**EXERCISE GOAL:**
Format the listing below as a numbered list, starting at its first line and ending at the line containing "local contrast: on, module defaults", with blank lines left out.

**STORED DATA:**
━━━━
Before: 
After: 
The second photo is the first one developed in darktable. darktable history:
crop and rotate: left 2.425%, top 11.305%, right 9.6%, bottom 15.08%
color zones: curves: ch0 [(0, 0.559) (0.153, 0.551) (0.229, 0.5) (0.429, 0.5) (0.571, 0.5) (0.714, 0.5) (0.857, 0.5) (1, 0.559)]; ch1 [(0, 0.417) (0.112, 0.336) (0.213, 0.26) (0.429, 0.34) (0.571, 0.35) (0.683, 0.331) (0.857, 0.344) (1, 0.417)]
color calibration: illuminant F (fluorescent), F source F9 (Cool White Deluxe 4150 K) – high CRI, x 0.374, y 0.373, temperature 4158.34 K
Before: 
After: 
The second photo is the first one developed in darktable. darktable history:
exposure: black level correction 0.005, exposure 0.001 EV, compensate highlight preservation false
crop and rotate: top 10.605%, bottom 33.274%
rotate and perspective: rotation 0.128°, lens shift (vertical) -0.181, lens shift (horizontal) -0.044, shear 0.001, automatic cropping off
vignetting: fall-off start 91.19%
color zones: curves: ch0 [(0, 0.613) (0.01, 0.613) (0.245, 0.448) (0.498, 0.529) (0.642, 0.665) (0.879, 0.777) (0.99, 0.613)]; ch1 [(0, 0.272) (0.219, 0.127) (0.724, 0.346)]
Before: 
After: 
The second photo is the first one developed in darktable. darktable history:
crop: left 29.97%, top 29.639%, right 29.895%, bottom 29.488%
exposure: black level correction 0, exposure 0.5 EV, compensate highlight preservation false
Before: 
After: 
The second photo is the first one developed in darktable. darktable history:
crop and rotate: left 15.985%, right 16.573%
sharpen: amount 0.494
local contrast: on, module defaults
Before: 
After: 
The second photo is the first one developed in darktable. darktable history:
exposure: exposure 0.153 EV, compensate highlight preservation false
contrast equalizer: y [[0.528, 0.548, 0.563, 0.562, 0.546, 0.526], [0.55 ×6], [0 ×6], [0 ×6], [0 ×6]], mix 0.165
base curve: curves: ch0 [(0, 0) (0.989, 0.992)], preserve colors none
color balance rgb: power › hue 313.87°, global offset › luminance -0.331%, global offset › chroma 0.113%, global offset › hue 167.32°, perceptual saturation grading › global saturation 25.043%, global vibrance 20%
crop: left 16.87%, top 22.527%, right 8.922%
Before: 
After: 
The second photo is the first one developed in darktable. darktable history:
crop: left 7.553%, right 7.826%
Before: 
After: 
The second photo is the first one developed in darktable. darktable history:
━━━━
**ANSWER TO THE TASK:**
1. Before: 
2. After: 
3. The second photo is the first one developed in darktable. darktable history:
4. crop and rotate: left 2.425%, top 11.305%, right 9.6%, bottom 15.08%
5. color zones: curves: ch0 [(0, 0.559) (0.153, 0.551) (0.229, 0.5) (0.429, 0.5) (0.571, 0.5) (0.714, 0.5) (0.857, 0.5) (1, 0.559)]; ch1 [(0, 0.417) (0.112, 0.336) (0.213, 0.26) (0.429, 0.34) (0.571, 0.35) (0.683, 0.331) (0.857, 0.344) (1, 0.417)]
6. color calibration: illuminant F (fluorescent), F source F9 (Cool White Deluxe 4150 K) – high CRI, x 0.374, y 0.373, temperature 4158.34 K
7. Before: 
8. After: 
9. The second photo is the first one developed in darktable. darktable history:
10. exposure: black level correction 0.005, exposure 0.001 EV, compensate highlight preservation false
11. crop and rotate: top 10.605%, bottom 33.274%
12. rotate and perspective: rotation 0.128°, lens shift (vertical) -0.181, lens shift (horizontal) -0.044, shear 0.001, automatic cropping off
13. vignetting: fall-off start 91.19%
14. color zones: curves: ch0 [(0, 0.613) (0.01, 0.613) (0.245, 0.448) (0.498, 0.529) (0.642, 0.665) (0.879, 0.777) (0.99, 0.613)]; ch1 [(0, 0.272) (0.219, 0.127) (0.724, 0.346)]
15. Before: 
16. After: 
17. The second photo is the first one developed in darktable. darktable history:
18. crop: left 29.97%, top 29.639%, right 29.895%, bottom 29.488%
19. exposure: black level correction 0, exposure 0.5 EV, compensate highlight preservation false
20. Before: 
21. After: 
22. The second photo is the first one developed in darktable. darktable history:
23. crop and rotate: left 15.985%, right 16.573%
24. sharpen: amount 0.494
25. local contrast: on, module defaults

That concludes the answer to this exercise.